Top of EXTRACT PROVIDED

Cyclic Inequality In Three Variables From Kvant


Cyclic  Inequality In  Three  Variables From Kvant, problem

Solution 1

WLOG, $0\le a\le b\le c\le 1.$ Since $(1-a)(1-b)\ge 0,$

$a+b\le 1+ab\le 1+2ab.$

It follows that $a+b+c\le a+b+1\le 2+2ab.$ And now from $1+ab\le 1+ca\le 1+bc,$

$\displaystyle \frac{a}{bc+1}+\frac{b}{ca+1}+\frac{c}{ab+1}\le \frac{a+b+c}{1+ab}\le 2.$

Solution 2

Assume, as before, that $0\le a\le b\le c\le 1,$ and consider the left-hand side of the inequality we are to prove as the function of $a$ on the interval $0\le a\le b:$

$\displaystyle F(a)=\frac{a}{bc+1}+\frac{b}{ca+1}+\frac{c}{ab+1}.$

The function is convex so that its maximum occurs at one of the two endpoints of $[0,b].$ It follows that either $F(a)\le F(0)=b+c$ or $\displaystyle F(a)\le F(b)=\frac{2b}{bc+1}+\frac{c}{b^2+1}.$

Similar argument applies to any function $y=f(x)$ that is the sum of functions $y=kx$ and $\displaystyle y=\frac{p}{qx+r},$ with positive $k,p,q,r$ for $x\gt 0.$

Under the given constraints, $b+c\le 2,$ implying that the latter expression (as a function of $c)$ on $[b,1]$ does not exceed one of the two quantities

$\displaystyle \frac{2b}{b^2+1}+\frac{b}{b^2+1}=\frac{3b}{b^2+1}\le\frac{3}{2},$


$\displaystyle \frac{2b}{b+1}+\frac{1}{b^2+1}=2-\frac{2b^2-b+1}{(b+1)(b^2+1)}\le 2.$

It is possible to consider the left-hand side of the inequality at hand over the whole of the cube $[0,1]^3.$ That function of three variables attains its maximum at one of the corners of the cube. By inspection,

$\displaystyle \begin{array}{c|c|c|c}\\ a&b&c& LHS\\ \hline 0&0&1&1\\ 0&1&1&2\\ 1&1&1&3/2 \end{array}$

which makes it clear that the maximum of $2$ is attained at $(0,1,1)$ and permutations.

Bottom of EXTRACT PROVIDED

> [THE TASK]: In the Kvant inequality text, rewrite the stretch that opens with "Similar argument applies" and closes with "at $(0,1,1)$ and permutations.", changing "corners" to "vertices".

Top of DATASET CONTENT

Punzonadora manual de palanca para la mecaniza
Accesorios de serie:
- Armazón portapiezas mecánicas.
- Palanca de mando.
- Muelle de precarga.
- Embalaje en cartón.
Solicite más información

Bottom of DATASET CONTENT

> [EXERCISE RESULT]:
Similar argument applies to any function $y=f(x)$ that is the sum of functions $y=kx$ and $\displaystyle y=\frac{p}{qx+r},$ with positive $k,p,q,r$ for $x\gt 0.$

Under the given constraints, $b+c\le 2,$ implying that the latter expression (as a function of $c)$ on $[b,1]$ does not exceed one of the two quantities

$\displaystyle \frac{2b}{b^2+1}+\frac{b}{b^2+1}=\frac{3b}{b^2+1}\le\frac{3}{2},$


$\displaystyle \frac{2b}{b+1}+\frac{1}{b^2+1}=2-\frac{2b^2-b+1}{(b+1)(b^2+1)}\le 2.$

It is possible to consider the left-hand side of the inequality at hand over the whole of the cube $[0,1]^3.$ That function of three variables attains its maximum at one of the vertices of the cube. By inspection,

$\displaystyle \begin{array}{c|c|c|c}\\ a&b&c& LHS\\ \hline 0&0&1&1\\ 0&1&1&2\\ 1&1&1&3/2 \end{array}$

which makes it clear that the maximum of $2$ is attained at $(0,1,1)$ and permutations.